After an ischemic stroke, patients in minority groups are more likely to get short- and long-term life-sustaining procedures instead of removal of the culprit blockage, a large study suggests.
The research, published in JAMA Neurology, showed that even after multivariable adjustment, non-white patients were more likely to get life-sustaining procedures, namely:
- Gastrostomy (38.4% versus 29.5% for white peers, odds ratio [OR] 1.56, 95% CI 1.48-1.65);
- Tracheostomy (48.0% versus 29.8%, OR 1.44, 95% CI 1.30-1.61);
- Mechanical ventilation (36.5% versus 29.6%, OR 1.16, 95% CI 1.09-1.24); and
- Hemicraniectomy (46.9% versus 29.8%, OR 1.36, 95% CI 1.11-1.66).

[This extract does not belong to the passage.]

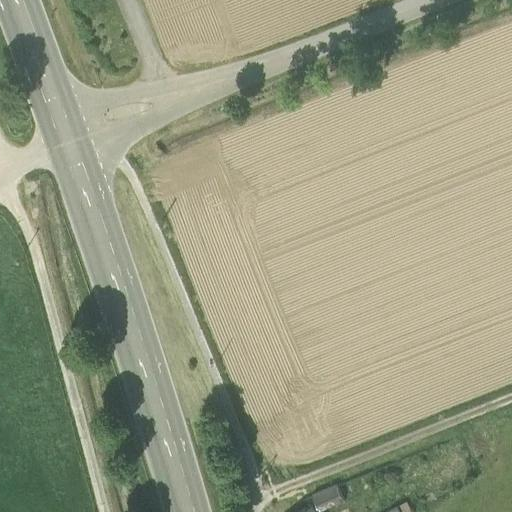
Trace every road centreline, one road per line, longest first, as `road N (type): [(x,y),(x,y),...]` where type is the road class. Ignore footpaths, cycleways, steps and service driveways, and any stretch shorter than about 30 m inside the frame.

In contrast, the minority subgroup underwent less intravenous thrombolysis (OR 0.80, 95% CI 0.75-0.86) and carotid revascularization (OR 0.57, 95% CI 0.50-0.66) —procedures that go to the root of the problem — according to Roland Faigle, MD, PhD, of Johns Hopkins University School of Medicine, and coauthors.
These data suggest an “underutilization of procedures with curative intent” for minorities, they concluded.
“Contrasting differences among procedure groups may allow for a bird’s-eye view of stroke-related procedure utilization. A better understanding of commonalities within and differences between curative and life-sustaining procedures may facilitate the development of effective strategies aimed at eliminating racial disparities in the delivery of stroke care.”
Faigle’s group used data from the Nationwide Inpatients Sample for 340,463 patients.
“We acknowledge that certain clinical characteristics not captured in the Nationwide Inpatient Sample, such as stroke severity, stroke location, and time to presentation, may partially explain our results,” the authors wrote.
Faigle disclosed no relevant conflicts of interest.
Faigle R, et al “Racial differences in utilization of life-sustaining vs curative inpatient procedures after stroke” JAMA Neurol 2016; DOI: 10.1001/jamaneurol.2016.1914.